Text segment:
◇ ◇ ◇ ◇ ◇ ◇ ◇

The security hypervisor is designed to be as small and as simple as possible. To operate as the most privileged software component of the system, it needs to virtualize upper layers, correctly isolated with EPT. It also protects itself from attacks coming from malicious hardware, by controlling Port-mapped Input/Output (PIO) and Memory Mapped Input/Output MMIO spaces as well as configuring the IOMMU.
1. Installation and loading strategy
The security hypervisor is an UEFI runtime driver loaded in the preboot environment. The firmware loader prepares its code and data memory space and marks them as used for the operating system running above. Since the adopted strategy is to limit the code footprint of the hypervisor, after activating VMX operations and configuring the hypervisor, the control is immediately given back to the firmware in order to let it boot the machine as if the hypervisor were not present.
1. Runtime Protection
At runtime, the security hypervisor keeps control on the virtual machine thanks to the VM Exits generated by some privileged instruction execution attempts or by the set of instructions which unconditionally generate VM Exits like the cpuid instruction. Most of the time, their execution is allowed, except for modifications of VMX operations required configuration. The security hypervisor also forbids accesses to its memory space and the memory space of hardware components it wants to keep the hand on, like the Ethernet card used for remote control. Undesired accesses will result in VM Exits, called EPT violations. Also, DMA accesses from PCI Express devices are controlled with the DMA remapping capability of Intel VT-d’s IOMMU, protecting the security hypervisor memory space to be remotely modified. We note that the trusted hardware component accesses are allowed.

◇ ◇ ◇ ◇ ◇ ◇ ◇

Supplied material:
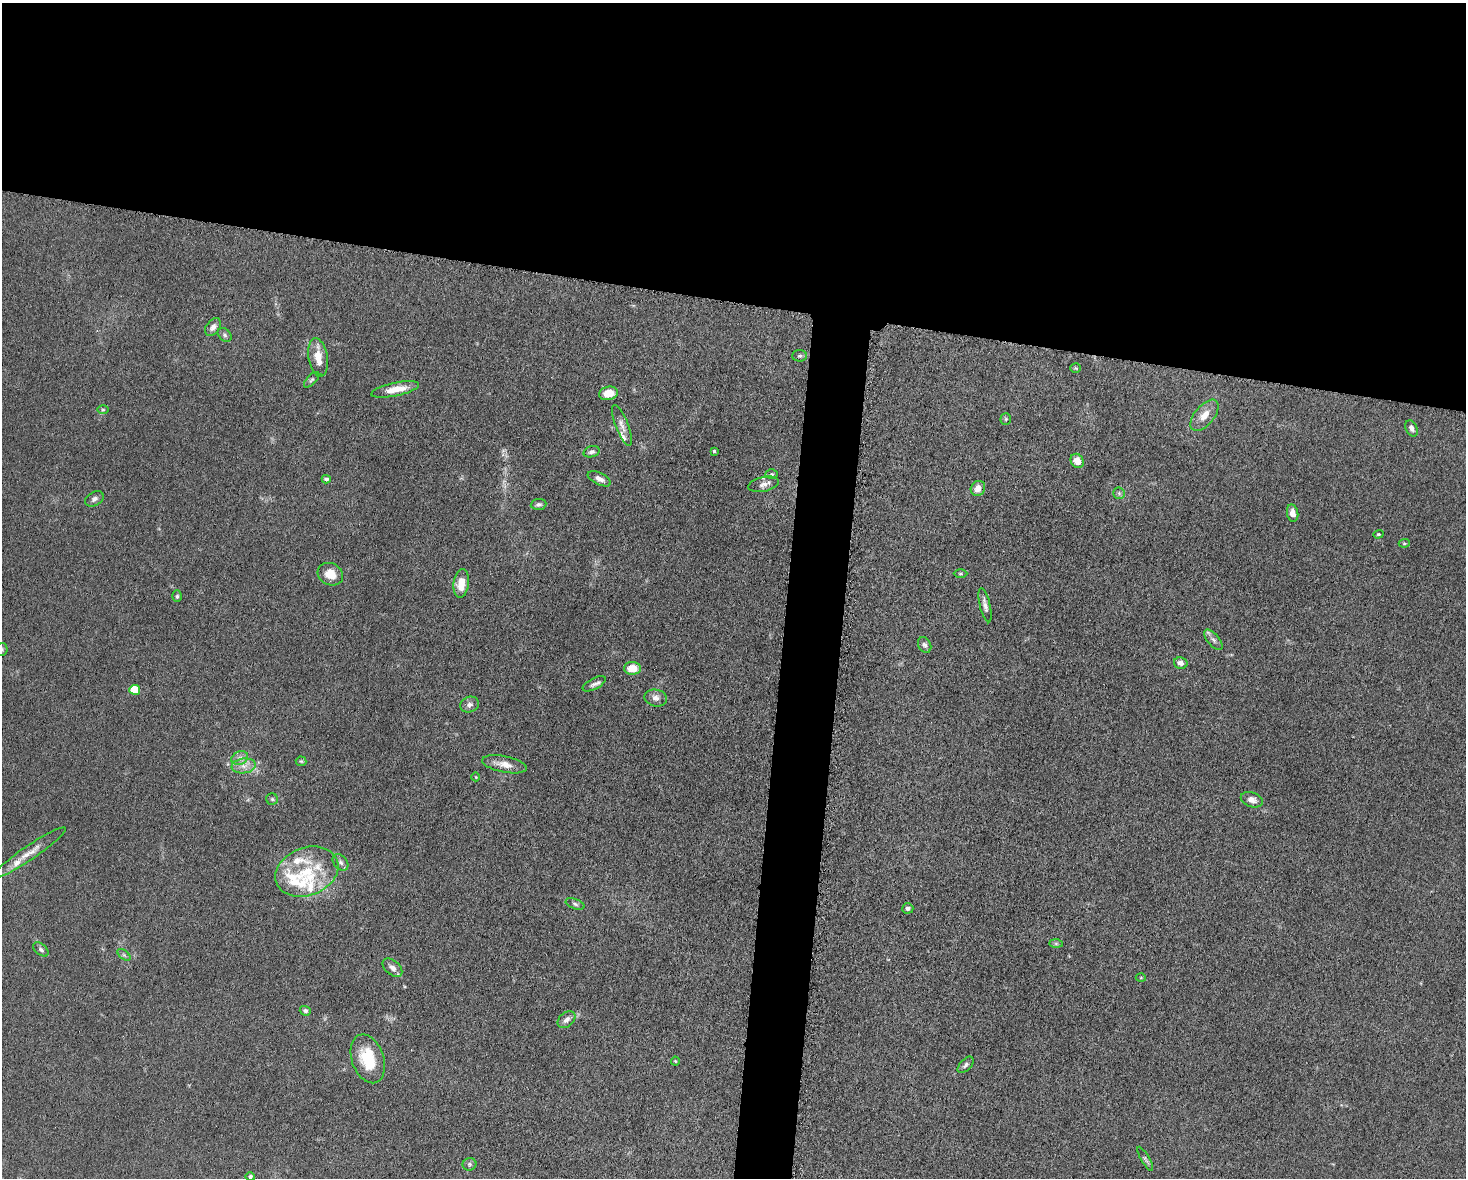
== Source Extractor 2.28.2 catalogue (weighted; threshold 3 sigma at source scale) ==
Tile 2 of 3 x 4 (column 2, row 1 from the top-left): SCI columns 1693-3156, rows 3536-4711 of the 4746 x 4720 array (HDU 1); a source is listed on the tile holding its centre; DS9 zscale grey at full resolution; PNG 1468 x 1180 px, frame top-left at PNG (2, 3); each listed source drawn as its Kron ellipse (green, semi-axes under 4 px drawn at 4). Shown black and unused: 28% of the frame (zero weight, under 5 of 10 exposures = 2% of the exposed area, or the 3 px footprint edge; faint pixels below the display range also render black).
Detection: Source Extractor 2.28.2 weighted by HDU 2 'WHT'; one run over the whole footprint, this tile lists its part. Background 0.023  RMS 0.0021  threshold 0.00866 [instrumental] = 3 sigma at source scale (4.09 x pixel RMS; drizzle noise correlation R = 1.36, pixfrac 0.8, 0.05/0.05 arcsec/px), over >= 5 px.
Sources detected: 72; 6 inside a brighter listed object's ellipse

◇ ◇ ◇ ◇ ◇ ◇ ◇

Problem: In the security hypervisor text, which instruction is cited as one that unconditionally generates VM Exits? The data is separate material, unrelated to the security hypervisor text.

Exercise output: The cpuid instruction.